▶ **EXERCISE DESCRIPTION**
From the article about a set visit to "The Walking Dead," quote the passage from "It’s important to" up to and including "that awaits them.".

‘The Walking Dead’: On set with Michonne, The Governor — but oddly, no zombies
SENOIA, Ga. — On a humid summer’s day the cast and crew of “The Walking Dead” are clustered under the leafy shade of trees that line a picturesque street in this small Southern town, about an hour’s drive south of Atlanta. No one is covered in sweat or mud. An armored vehicle parked at the end of the block sits still and silent.
Perhaps strangest of all — there are no zombies.
It’s important to expand your horizons even when it comes to the apocalypse. So while the “walkers” will remain the beating, dark heart of the hit AMC series when it returns for its third season Oct. 14, the show’s creative forces are eager to give the small band of rugged survivors more to worry about than the zombie hordes. In the upcoming 16-episode run, it’s a human threat, embodied most ominously by a new character known as the Governor, that awaits them.

▶ **SUPPLIED RECORDS**
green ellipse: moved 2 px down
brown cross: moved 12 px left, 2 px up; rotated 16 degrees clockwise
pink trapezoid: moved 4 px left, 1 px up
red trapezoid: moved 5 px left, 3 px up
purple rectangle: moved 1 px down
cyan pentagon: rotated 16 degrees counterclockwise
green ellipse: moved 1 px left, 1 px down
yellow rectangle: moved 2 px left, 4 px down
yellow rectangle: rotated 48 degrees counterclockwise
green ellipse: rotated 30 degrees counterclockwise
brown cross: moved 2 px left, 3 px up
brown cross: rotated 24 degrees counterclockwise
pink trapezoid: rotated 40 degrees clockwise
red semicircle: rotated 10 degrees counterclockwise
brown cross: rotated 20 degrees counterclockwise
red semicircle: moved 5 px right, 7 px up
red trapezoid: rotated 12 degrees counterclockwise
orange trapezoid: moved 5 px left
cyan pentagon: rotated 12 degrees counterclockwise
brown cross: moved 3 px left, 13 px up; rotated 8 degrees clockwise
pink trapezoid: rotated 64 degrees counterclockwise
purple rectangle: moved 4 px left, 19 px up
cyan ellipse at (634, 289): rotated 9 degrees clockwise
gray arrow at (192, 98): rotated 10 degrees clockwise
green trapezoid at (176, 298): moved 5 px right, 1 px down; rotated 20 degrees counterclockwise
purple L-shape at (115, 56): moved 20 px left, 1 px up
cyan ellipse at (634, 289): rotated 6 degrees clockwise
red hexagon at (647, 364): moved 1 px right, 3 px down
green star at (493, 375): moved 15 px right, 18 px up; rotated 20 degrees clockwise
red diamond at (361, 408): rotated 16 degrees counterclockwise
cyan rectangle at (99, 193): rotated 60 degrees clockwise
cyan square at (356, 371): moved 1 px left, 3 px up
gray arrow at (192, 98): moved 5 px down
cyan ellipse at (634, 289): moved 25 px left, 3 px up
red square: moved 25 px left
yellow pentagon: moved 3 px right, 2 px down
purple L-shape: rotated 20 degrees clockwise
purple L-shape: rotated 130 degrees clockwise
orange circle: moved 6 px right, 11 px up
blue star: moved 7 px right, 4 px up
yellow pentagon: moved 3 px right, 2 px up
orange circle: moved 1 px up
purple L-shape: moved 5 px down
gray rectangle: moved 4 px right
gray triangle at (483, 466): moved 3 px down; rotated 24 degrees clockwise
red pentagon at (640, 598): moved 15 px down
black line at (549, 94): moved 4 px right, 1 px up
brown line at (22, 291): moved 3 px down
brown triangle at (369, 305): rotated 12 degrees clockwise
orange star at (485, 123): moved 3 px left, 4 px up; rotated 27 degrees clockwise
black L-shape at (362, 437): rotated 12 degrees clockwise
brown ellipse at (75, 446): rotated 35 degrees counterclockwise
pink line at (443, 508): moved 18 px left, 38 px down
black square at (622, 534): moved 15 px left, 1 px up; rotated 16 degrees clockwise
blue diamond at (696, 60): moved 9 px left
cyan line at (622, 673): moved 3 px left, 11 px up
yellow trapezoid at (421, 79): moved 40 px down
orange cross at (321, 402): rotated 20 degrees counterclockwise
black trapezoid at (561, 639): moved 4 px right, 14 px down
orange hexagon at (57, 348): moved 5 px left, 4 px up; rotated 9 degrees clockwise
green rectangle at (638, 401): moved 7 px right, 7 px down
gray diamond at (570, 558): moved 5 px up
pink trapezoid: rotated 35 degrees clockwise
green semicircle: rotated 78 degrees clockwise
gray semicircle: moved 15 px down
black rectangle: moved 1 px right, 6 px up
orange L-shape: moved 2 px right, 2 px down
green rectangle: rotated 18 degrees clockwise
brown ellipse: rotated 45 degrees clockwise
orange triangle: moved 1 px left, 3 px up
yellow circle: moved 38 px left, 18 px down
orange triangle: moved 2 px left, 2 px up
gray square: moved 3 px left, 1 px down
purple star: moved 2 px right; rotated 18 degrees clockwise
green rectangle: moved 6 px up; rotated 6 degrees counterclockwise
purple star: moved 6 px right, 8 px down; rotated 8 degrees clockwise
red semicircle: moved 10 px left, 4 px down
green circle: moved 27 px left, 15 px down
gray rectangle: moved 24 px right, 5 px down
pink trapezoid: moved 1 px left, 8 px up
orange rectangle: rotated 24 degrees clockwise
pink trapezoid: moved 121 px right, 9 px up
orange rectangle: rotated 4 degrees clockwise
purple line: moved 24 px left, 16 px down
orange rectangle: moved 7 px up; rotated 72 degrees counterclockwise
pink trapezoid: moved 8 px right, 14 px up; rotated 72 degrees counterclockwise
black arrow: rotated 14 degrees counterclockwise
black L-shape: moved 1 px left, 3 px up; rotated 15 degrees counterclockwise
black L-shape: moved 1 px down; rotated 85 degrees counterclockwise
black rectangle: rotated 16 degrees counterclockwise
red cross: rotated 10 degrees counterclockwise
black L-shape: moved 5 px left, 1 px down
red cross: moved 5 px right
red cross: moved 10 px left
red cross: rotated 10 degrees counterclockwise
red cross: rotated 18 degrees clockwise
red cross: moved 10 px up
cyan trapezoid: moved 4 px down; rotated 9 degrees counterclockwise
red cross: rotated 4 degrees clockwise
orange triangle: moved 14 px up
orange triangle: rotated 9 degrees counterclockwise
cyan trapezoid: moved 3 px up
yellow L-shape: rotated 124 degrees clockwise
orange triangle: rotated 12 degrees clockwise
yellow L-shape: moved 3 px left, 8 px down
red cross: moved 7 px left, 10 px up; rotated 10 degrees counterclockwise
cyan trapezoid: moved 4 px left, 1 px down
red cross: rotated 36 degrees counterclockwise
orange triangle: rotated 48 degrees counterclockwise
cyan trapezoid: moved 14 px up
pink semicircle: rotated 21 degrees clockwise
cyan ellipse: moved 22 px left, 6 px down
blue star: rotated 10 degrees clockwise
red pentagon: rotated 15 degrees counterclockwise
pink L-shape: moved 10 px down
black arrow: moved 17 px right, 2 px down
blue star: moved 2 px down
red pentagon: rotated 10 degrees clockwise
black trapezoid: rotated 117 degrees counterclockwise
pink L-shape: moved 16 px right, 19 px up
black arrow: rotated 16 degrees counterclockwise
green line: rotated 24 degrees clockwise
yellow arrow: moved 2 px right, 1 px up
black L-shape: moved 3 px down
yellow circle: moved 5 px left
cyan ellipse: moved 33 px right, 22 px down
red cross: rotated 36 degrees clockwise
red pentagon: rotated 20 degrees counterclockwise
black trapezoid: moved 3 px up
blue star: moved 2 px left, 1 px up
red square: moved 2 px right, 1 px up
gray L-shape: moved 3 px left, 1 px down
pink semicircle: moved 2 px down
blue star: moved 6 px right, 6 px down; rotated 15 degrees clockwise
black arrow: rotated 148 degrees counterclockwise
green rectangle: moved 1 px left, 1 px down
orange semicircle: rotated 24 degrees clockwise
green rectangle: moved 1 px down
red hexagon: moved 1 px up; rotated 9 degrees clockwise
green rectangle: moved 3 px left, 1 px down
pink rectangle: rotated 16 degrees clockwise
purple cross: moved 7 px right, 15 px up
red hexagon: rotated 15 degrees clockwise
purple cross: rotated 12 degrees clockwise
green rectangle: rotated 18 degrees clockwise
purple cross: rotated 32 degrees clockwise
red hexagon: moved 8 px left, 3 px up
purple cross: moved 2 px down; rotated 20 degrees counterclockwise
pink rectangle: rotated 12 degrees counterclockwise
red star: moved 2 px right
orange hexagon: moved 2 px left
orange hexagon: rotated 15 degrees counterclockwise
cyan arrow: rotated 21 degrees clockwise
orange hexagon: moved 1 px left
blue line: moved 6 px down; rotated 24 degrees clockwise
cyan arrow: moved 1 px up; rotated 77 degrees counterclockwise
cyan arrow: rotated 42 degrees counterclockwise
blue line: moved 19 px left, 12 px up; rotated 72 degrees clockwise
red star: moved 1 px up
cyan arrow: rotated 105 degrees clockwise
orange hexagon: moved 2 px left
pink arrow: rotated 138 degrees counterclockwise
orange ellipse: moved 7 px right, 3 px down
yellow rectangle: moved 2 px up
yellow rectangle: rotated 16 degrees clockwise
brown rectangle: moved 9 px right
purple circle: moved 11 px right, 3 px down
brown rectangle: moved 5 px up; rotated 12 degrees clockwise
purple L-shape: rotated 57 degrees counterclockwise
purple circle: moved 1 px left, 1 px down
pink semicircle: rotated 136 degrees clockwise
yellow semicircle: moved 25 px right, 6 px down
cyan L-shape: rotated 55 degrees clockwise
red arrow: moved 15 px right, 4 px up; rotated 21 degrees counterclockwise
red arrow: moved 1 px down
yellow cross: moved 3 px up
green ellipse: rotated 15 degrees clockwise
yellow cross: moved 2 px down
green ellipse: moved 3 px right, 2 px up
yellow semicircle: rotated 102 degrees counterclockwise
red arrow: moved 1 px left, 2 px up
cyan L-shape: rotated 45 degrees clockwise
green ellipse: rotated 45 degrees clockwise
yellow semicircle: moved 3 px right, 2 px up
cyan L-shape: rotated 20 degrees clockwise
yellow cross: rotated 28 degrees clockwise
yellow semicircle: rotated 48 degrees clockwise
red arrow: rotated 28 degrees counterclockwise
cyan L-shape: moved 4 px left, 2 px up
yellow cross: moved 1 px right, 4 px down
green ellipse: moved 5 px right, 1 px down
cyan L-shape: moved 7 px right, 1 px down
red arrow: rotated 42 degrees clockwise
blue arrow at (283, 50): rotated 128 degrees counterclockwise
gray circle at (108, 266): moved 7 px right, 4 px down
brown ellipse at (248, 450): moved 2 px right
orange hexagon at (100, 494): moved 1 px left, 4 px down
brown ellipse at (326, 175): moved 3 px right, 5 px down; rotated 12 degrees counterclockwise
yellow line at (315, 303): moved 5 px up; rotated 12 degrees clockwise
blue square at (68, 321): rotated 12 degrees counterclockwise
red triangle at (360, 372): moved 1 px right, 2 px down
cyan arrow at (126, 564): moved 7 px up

▶ **EXERCISE RESPONSE**
It’s important to expand your horizons even when it comes to the apocalypse. So while the “walkers” will remain the beating, dark heart of the hit AMC series when it returns for its third season Oct. 14, the show’s creative forces are eager to give the small band of rugged survivors more to worry about than the zombie hordes. In the upcoming 16-episode run, it’s a human threat, embodied most ominously by a new character known as the Governor, that awaits them.